Die Feuchtigkeit kann ein guter Nährboden für Schimmel sein. Die Reporter dokumentierten ihn an den Auffanggittern der Kühlregale, zwischen ausgelaufenen Joghurtbechern, an Türen, unter und hinter Verpackungen. Lebensmittelkontrolleur Bernd Stumm vermutet, dass dieses Problem sich über längere Zeit entwickelt hat. "Der Schimmel braucht eine gewisse Zeit, bis man ihn sieht", so Stumm. "Das heißt also, hier ist über einen längeren Zeitraum nicht gereinigt worden."
Kauft man den Schimmel mit?
An Stellen, die mit bloßem Auge sauber aussahen, nahmen die Reporter zudem Proben, die im Labor analysiert wurden. Eine Probe aus einer bayerischen Filiale enthielt demnach rund 3000 koloniebildende Einheiten. Das ist 300-mal mehr, als laut dem Prüfverfahren erlaubt ist.
Britta Schautz, die bei der Verbraucherzentrale Berlin für Ernährung und Lebensmittel zuständig ist, spricht von einem großen Sicherheitsrisiko. "Wir haben Schimmel an den Scheiben, Schimmel in den Kühltheken und das kann natürlich auch auf Lebensmittel übergehen", so die Expertin. Bei Plastikverpackungen komme das Lebensmittel wahrscheinlich nicht mit dem Schimmel in Kontakt, erklärt Schautz. Pappverpackungen hingegen könnten durch die Feuchtigkeit durchweichen, der Schimmel könne dann auf das Lebensmittel übergehen, so ihre Einschätzung. Die Expertin weist zudem noch auf einen weiteren möglichen Übertragungsweg für den Schimmel hin. "Ich kann, wenn ich in diese Kühltheke fasse, das wirklich an der Hand mittragen und auf andere Lebensmittel wie Äpfel oder was ich sonst noch einkaufe, übertragen."
Mit Blick auf die Lebensmittelsicherheit kann es aber schon vor dem Auftreten von Schimmel bedenklich werden.

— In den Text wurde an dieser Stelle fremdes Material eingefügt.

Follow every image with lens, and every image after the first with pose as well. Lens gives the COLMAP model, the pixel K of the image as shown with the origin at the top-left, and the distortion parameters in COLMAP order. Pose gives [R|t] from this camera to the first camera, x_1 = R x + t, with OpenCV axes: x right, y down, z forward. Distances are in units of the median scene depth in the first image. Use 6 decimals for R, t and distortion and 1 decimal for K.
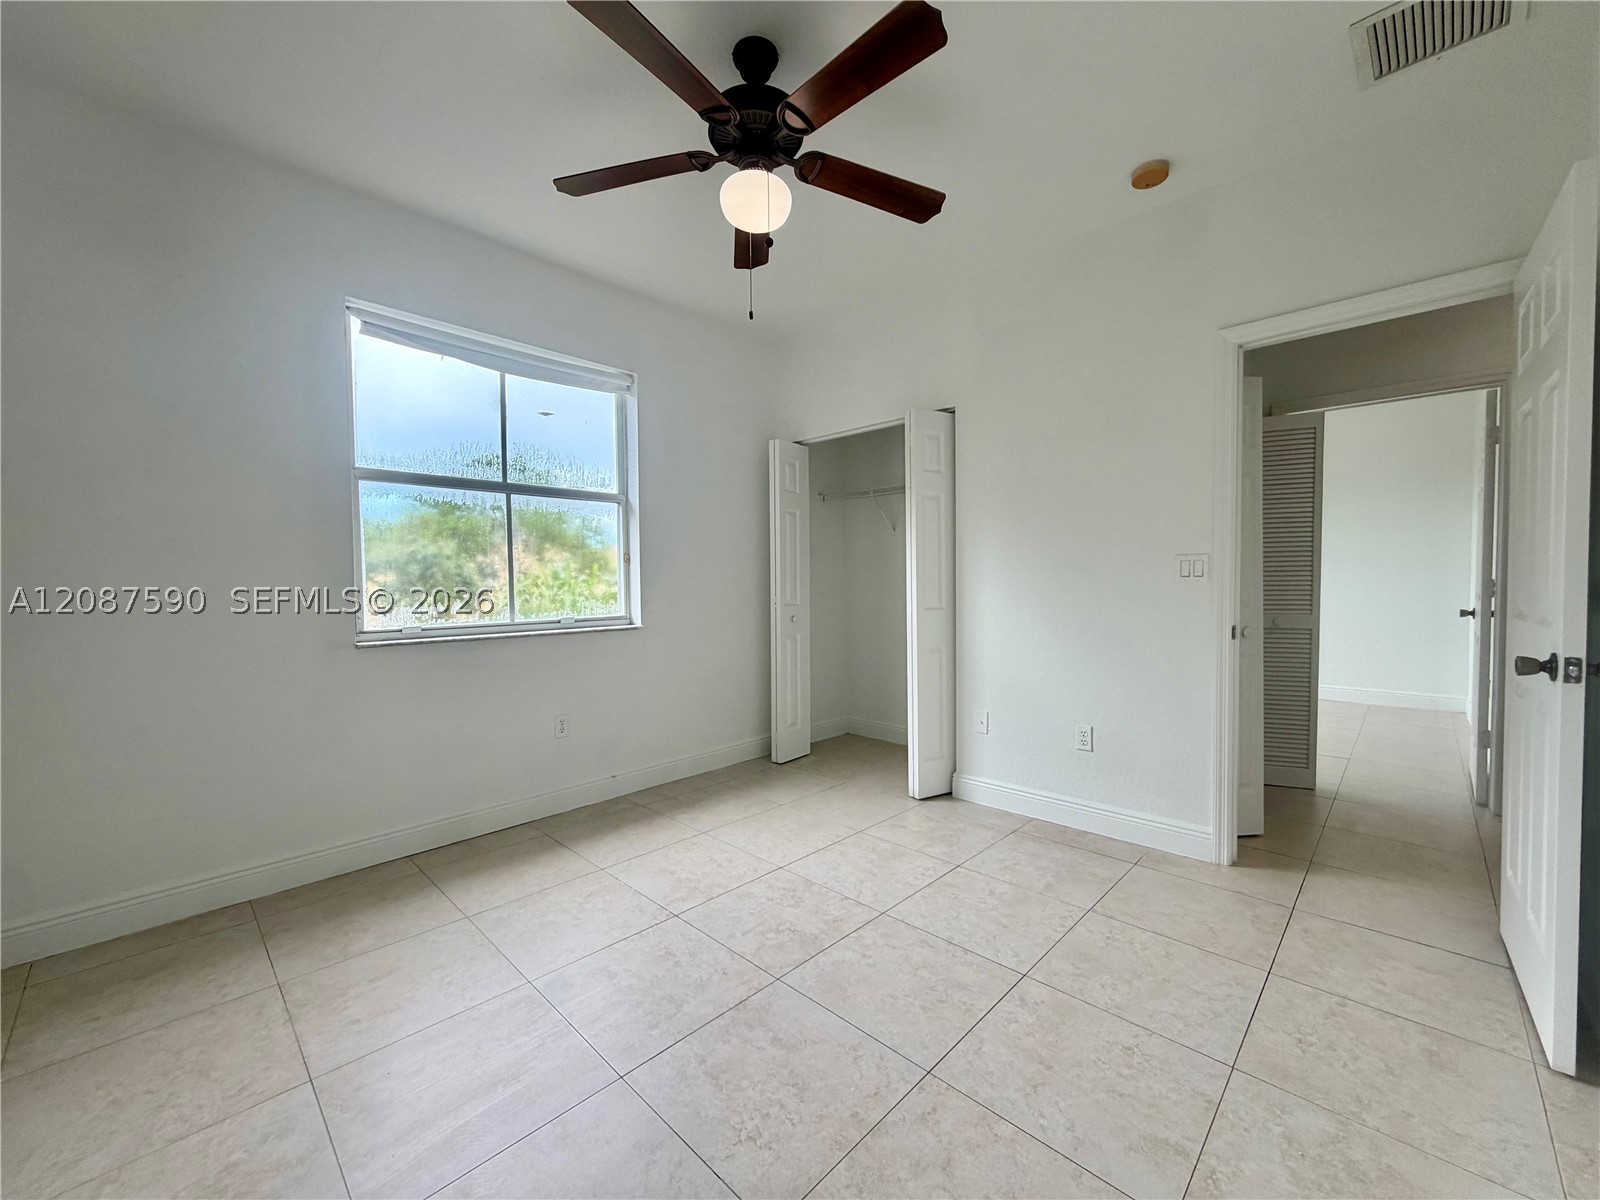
lens RADIAL K [[640.8, 0, 789.0], [0, 640.8, 595.3], [0, 0, 1]] dist [-0.000241, 0.000124]
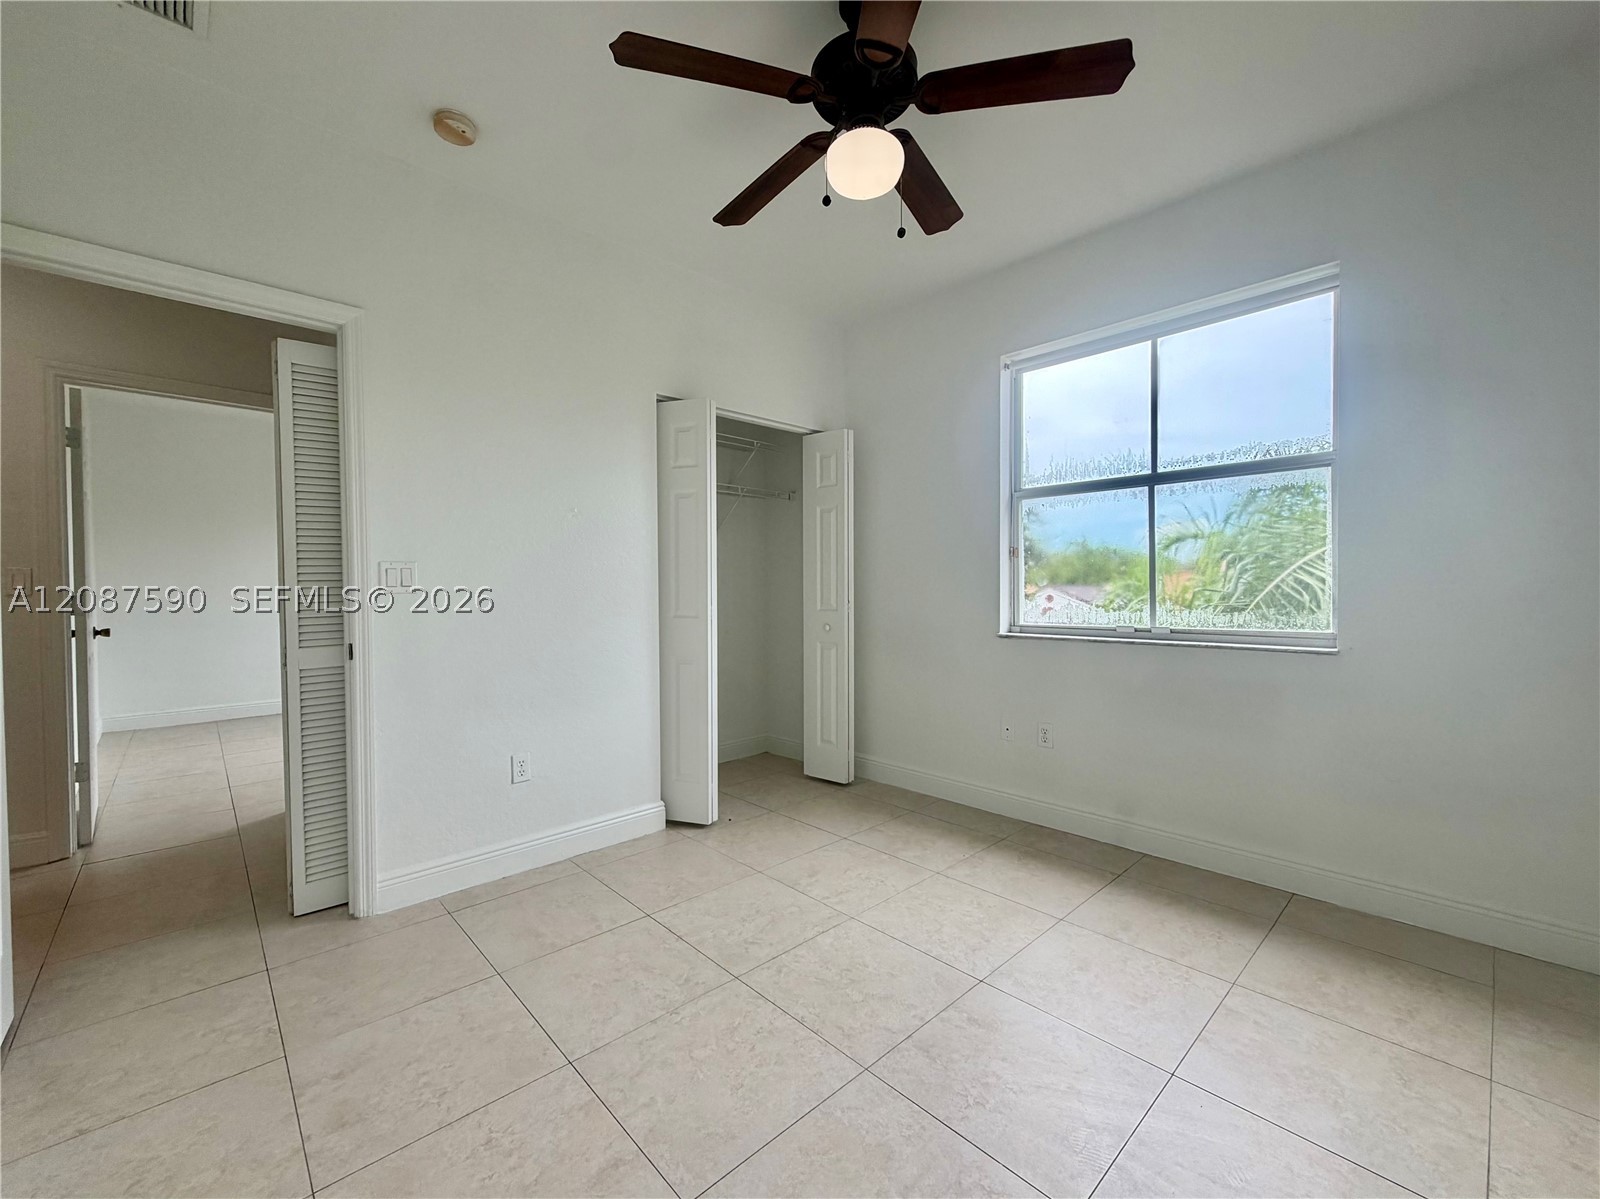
lens RADIAL K [[640.8, 0, 789.4], [0, 640.8, 600.2], [0, 0, 1]] dist [-0.000241, 0.000124]
pose [[-0.064528, 0.029421, -0.997482, 1.413528], [-0.014856, 0.999426, 0.030439, -0.047557], [0.997805, 0.016783, -0.064054, 1.560497]]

Immer wieder finden die Reporterinnen und Reporter vom Team Wallraff stark vereiste Waren in den Kühlfächern. Schautz zufolge ist das ein klares Anzeichen für Temperaturschwankungen und ein Warnzeichen. Die entstehenden Eiskristalle "können Verpackungen beschädigen und dafür sorgen, dass Keime oder anderes in das Lebensmittel eindringt". Sie rät Kundinnen und Kunden in diesen Fällen sorgfältig zu schauen, ob die Verpackung des Lebensmittels noch intakt ist. Vor allem bei stückigen Lebensmitteln lasse sich mit Schütteln herausfinden, ob sie bereits angetaut waren. "Wenn ich das Lebensmittel schüttele und es ein klapperndes Geräusch von vielen kleinen Einzelteilen gibt, dann war es wahrscheinlich nicht angetaut. Wenn aber so ein großer Klotz vorhanden ist, dann war es wahrscheinlich einmal angetaut."
Mit den Ergebnissen konfrontiert, heißt es von Kaufland: "Die Frische und Qualität unserer Produkte haben für uns kompromisslose Priorität, hier dulden wir keine Abweichungen. Unsere Mitarbeiter werden hierzu regelmäßig geschult. In allen Bereichen haben wir definierte Prozesse zum korrekten Umgang mit Lebensmitteln, deren Einhaltung durch Kontrollsysteme dokumentiert, überwacht wird. Die von Ihnen bemängelten Kühlmöbel sind zum überwiegenden Teil noch Altgeräte, die im Rahmen umfangreicher Investitionen nach und nach ausgetauscht werden. Beschlagene Scheiben sowie austretendes Kondenswasser haben keine Auswirkungen auf die Funktion der Geräte. Das stellen wir durch täglich protokollierte Temperaturkontrollen in allen Filialen sicher. Ergänzend zu laufenden und anlassbezogenen Reinigungen lassen wir unsere Kühlmöbel zwei Mal im Jahr umfangreich warten."